··· EXCERPTED TEXT

Most, of course, forget theirs as soon as they wake up. Megan is not so lucky. She is also not so powerless.
But is even a power nurtured in her dreams enough to fight off the horrors lurking just beyond the veil of sleep?
I had never thought clowns were creepy until I started reading this book. The horror elements were amazing, it makes me wish Wymore had written more of a horror than the fantasy I read. However, even the fantasy was great.
EXACTING ESSENCE reminds me of the movie INCEPTION. It is based on dreams with people who have certain abilities and who can change the dreamworld. The world in EXACTING ESSENCE is like ours, but in a dream. There are Realms, which are like A.U (Alternate Universes) to the dreamworld, and then there are dreams. The residents of the dreamworld are what you would think: creatures made from essence, known as Nightmares, and the people who live their day lives here and night lives in the dreamworld.
The world is intricate, not to mention the intricacy of the plot with the evil business people. What is great though is Wymore doesn’t just put all the information in there to confuse the reader. The reader learns through the viewpoint of Megan, a teenage girl learning what it means to dream, and through the views of Carrie Gretsch. With the different viewpoints, Wymore successfully keeps the reader going and gives them important information about the world.

······
··· MATERIAL TO PROCESS

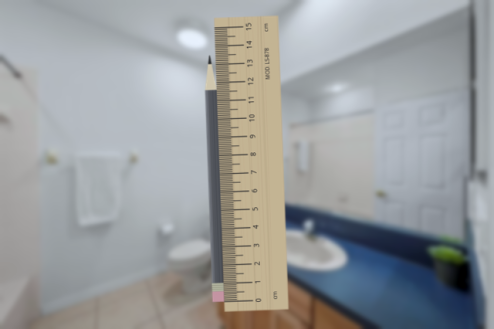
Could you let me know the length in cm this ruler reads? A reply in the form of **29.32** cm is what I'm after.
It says **13.5** cm
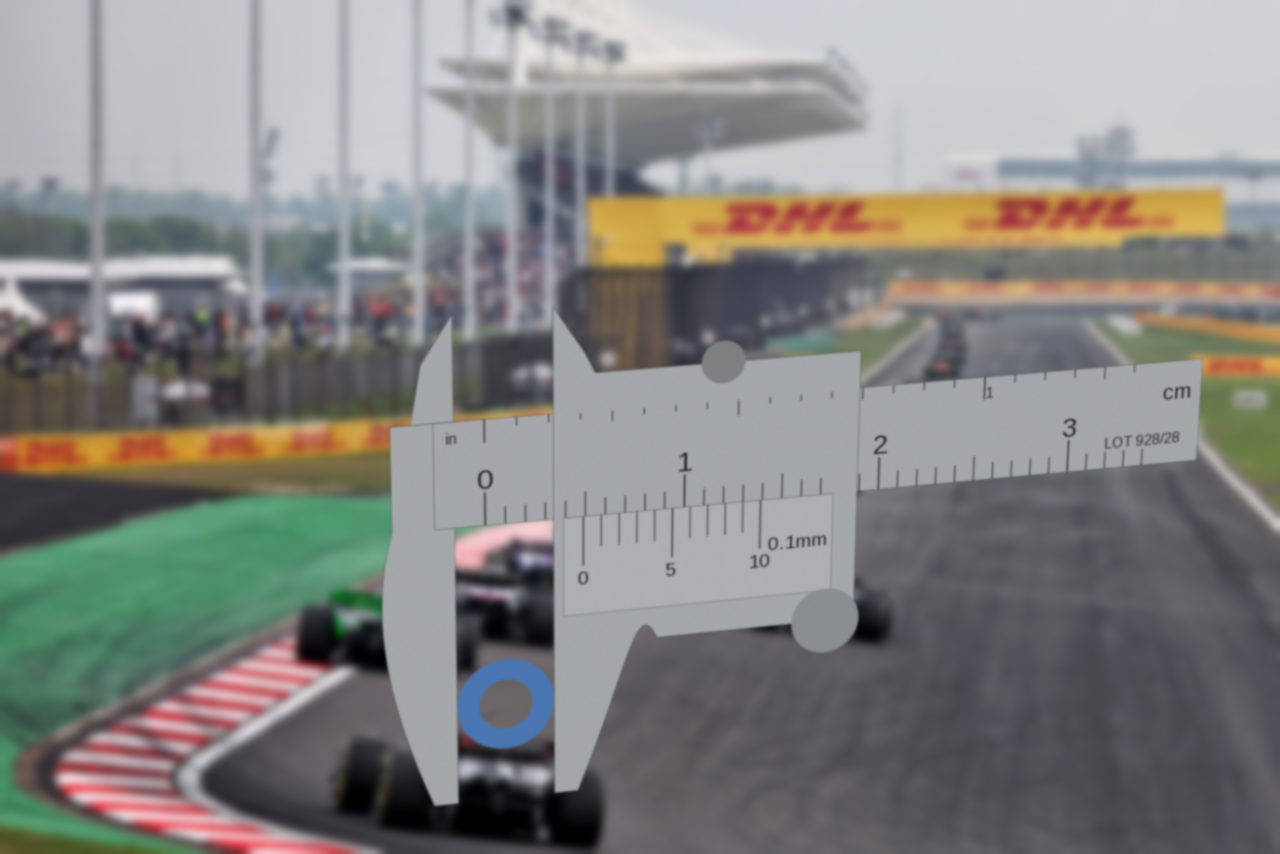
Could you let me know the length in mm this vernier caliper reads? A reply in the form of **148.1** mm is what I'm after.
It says **4.9** mm
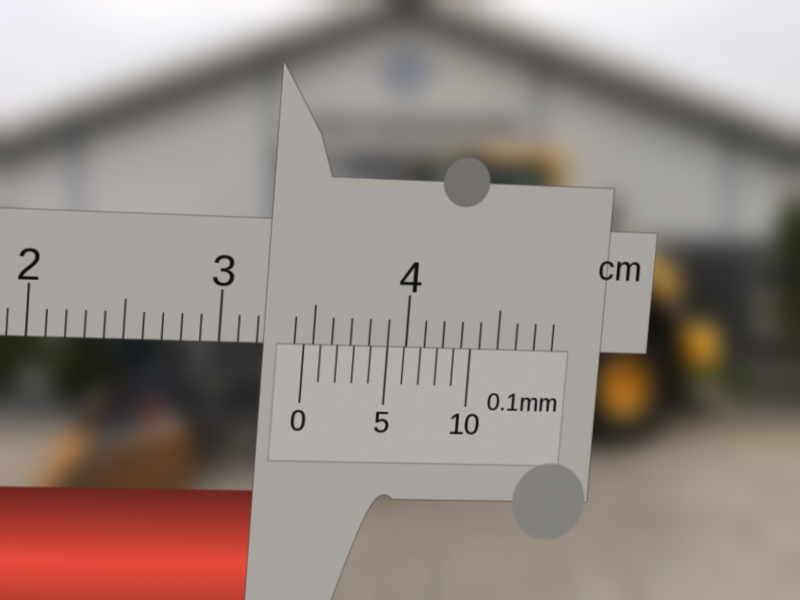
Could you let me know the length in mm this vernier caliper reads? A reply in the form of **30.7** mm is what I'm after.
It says **34.5** mm
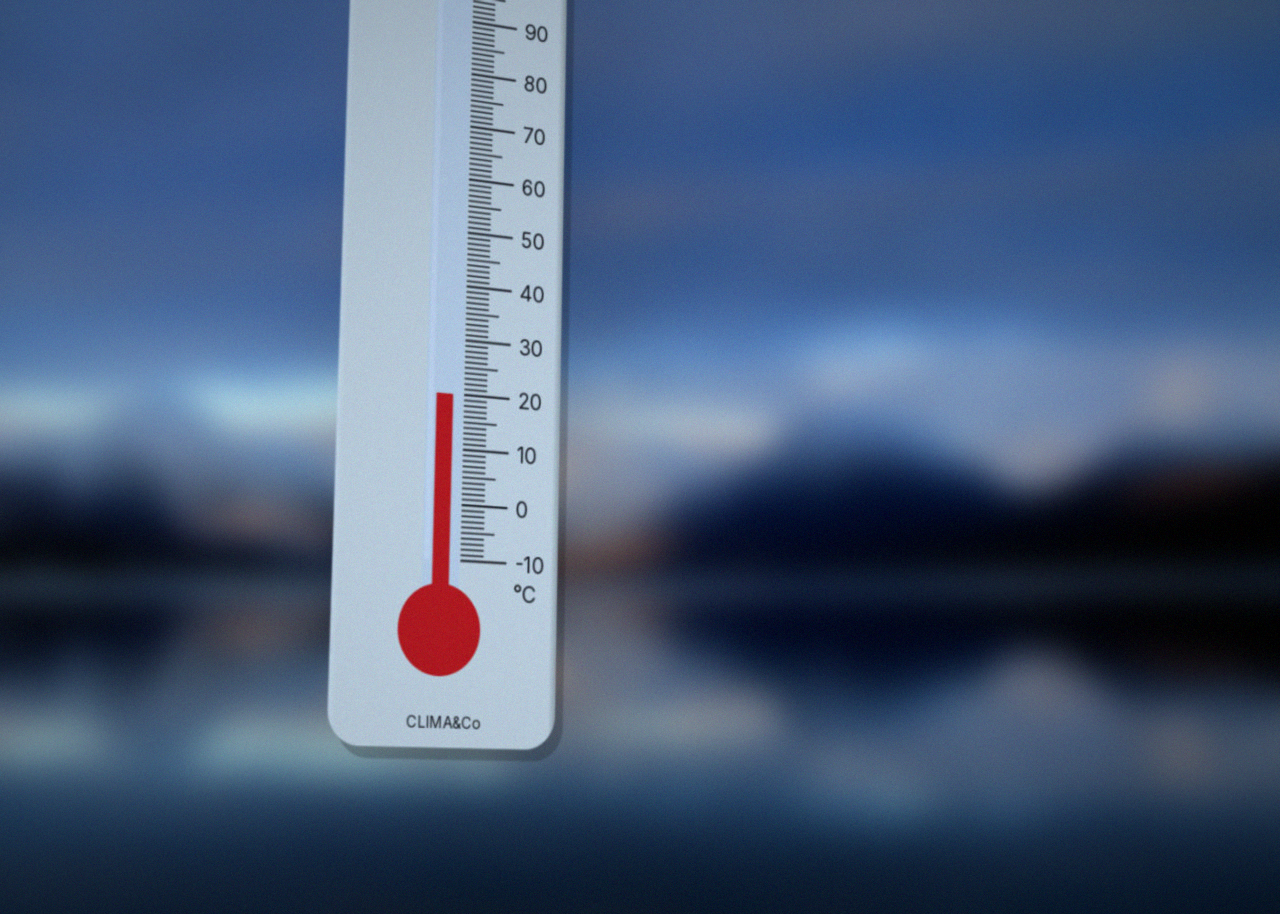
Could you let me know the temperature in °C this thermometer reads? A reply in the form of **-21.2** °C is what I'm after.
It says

······

DIRECTIONS
(A) Please render the instrument-reading rows as a numbered list, leaving out blank lines and the pictures.
(B) Carry the review of EXACTING ESSENCE forward from its last sentence.
The review and the rows have nothing to do with each other.

EXPECTED OUTPUTS
(A)
1. Could you let me know the length in cm this ruler reads? A reply in the form of **29.32** cm is what I'm after.
2. It says **13.5** cm
3. Could you let me know the length in mm this vernier caliper reads? A reply in the form of **148.1** mm is what I'm after.
4. It says **4.9** mm
5. Could you let me know the length in mm this vernier caliper reads? A reply in the form of **30.7** mm is what I'm after.
6. It says **34.5** mm
7. Could you let me know the temperature in °C this thermometer reads? A reply in the form of **-21.2** °C is what I'm after.
8. It says

(B)
When I first saw the cover and read the blurb, I was thinking Young Adult. It made sense. But, once I started reading, I saw that the book was more to the adult audience. It’s not that teens can’t read this or the content is too adult, the content is fine and teens would love this book. It is actually with the style of Wymore’s writing. In the case of judging a book by its cover, if you just push it aside because it looks like a YA book, you are missing out.
The story has an intricate world, evil business people, a giant ape named George (Furious George to be exact), a teenager trying to find herself, and a whole lot of action. It’s a fun read. You even see a minor character and learn his name once you get to the end of the book (that may sound messed up, but Wymore did it wonderfully). You know what makes this book better? A sequel. And guess what? He’s planning on that too.